Kebijakan sanering yang dilakukan pemerintah berdasarkan Peraturan
Pemerintah Pengganti Undang-undang No. 2/1959 yang berlaku tanggal 25
Agustus 1959 pukul 06.00 pagi. Peraturan ini bertujuan mengurangi
banyaknya uang yang beredar untuk kepentingan perbaikan keuangan dan
perekonomian negara. Untuk mencapai tujuan itu uang kertas pecahan Rp500
dan Rp1000 yang ada dalam peredaran pada saat berlakunya peraturan itu
diturunkan nilainya menjadi Rp50 dan Rp100. Kebijakan ini diikuti dengan
kebijakan pembekuan sebagian simpanan pada bank-bank yang nilainya di
atas Rp25.000 dengan tujuan untuk mengurangi jumlah uang yang beredar.
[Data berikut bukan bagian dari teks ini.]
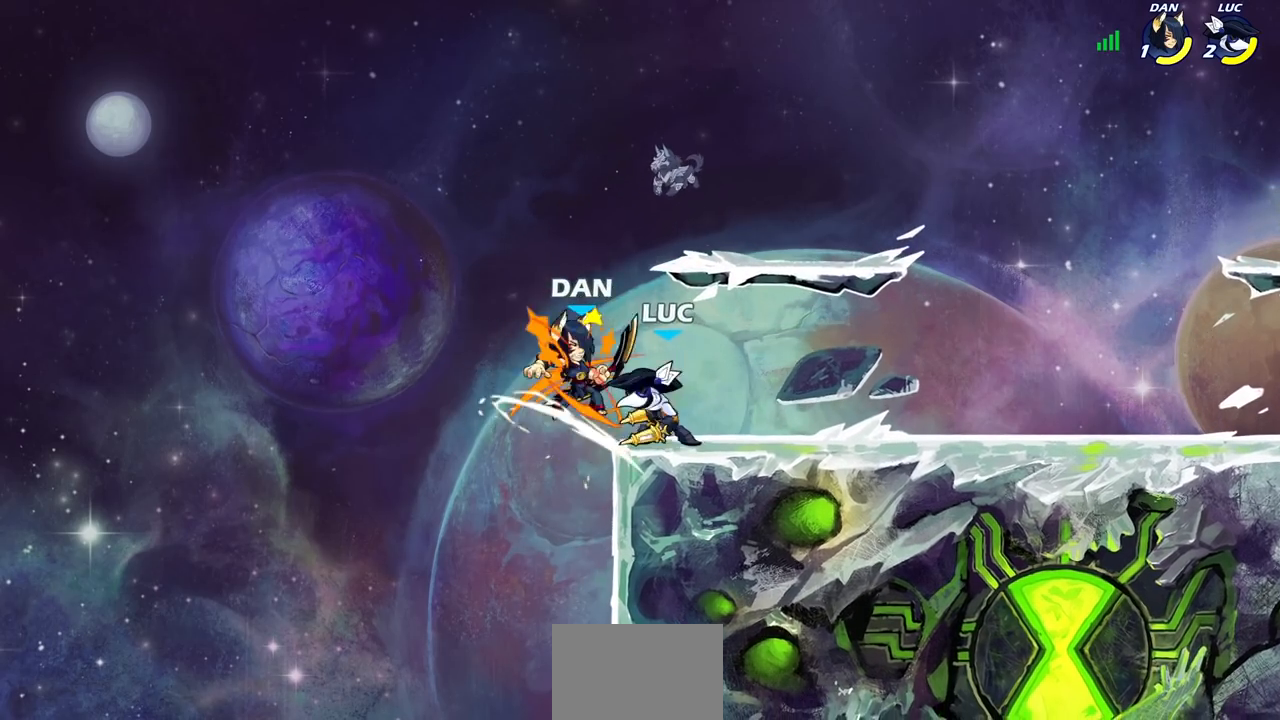
{"buttons": [], "left_stick": "center", "right_stick": "center", "events": [[250, "left_stick", "down"], [283, "SQUARE", "down"], [367, "SQUARE", "up"], [383, "left_stick", "center"]]}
Kebijakan keuangan kemudian diakhiri dengan Peraturan Pemerintah
Pengganti Undang-undang No. 6/1959 yang isi pokoknya ialah ketentuan
bahwa bagian uang lembaran Rp1000 dan Rp500 yang masih berlaku harus
ditukar dengan uang kertas bank baru yang bernilai Rp100 dan Rp50
sebelum tanggal 1 Januari 1960.
Setelah keamanan nasional berhasil dipulihkan, kasus DI Jawa Barat dan
pembebasan Irian Barat, pemerintah mulai memikirkan penderitaan
rakyatnya dengan melakukan rehabilitasi ekonomi. Konsep rehabilitasi
ekonomi disusun oleh tim yang dipimpin oleh Menteri Pertama Ir Djuanda
dan hasilnya dikenal dengan sebutan Konsep Djuanda. Namun konsep ini
mati sebelum lahir karena mendapat kritikan yang tajam dari PKI karena
dianggap bekerja sama dengan negara revisionis, Amerika Serikat dan
Yugoslavia.
Upaya perbaikan ekonomi lain yang dilakukan pemerintah adalah membentuk
Panitia 13. Anggota panitia ini bukan hanya para ahli ekonomi, namun
juga melibatkan para pimpinan partai politik, anggota Musyawarah
Pembantu Pimpinan Revolusi (MPPR), pimpinan DPR, DPA. Panitia ini
menghasilkan konsep yang kemudian disebut Deklarasi Ekonomi (Dekon)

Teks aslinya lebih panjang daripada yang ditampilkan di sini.